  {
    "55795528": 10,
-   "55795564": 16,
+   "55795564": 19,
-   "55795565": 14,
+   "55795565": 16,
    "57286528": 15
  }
* * *
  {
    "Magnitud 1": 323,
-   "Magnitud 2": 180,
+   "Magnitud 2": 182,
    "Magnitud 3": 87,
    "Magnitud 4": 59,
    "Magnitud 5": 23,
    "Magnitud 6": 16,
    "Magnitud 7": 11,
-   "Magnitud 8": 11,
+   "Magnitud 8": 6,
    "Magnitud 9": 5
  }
---
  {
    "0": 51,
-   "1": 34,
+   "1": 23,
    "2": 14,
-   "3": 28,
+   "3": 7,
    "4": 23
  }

▶ [What to produce]: Find the string "Magnitud" in the entries above and return each line that holds it.

▶ [Exercise response]:
    "Magnitud 1": 323,
-   "Magnitud 2": 180,
+   "Magnitud 2": 182,
    "Magnitud 3": 87,
    "Magnitud 4": 59,
    "Magnitud 5": 23,
    "Magnitud 6": 16,
    "Magnitud 7": 11,
-   "Magnitud 8": 11,
+   "Magnitud 8": 6,
    "Magnitud 9": 5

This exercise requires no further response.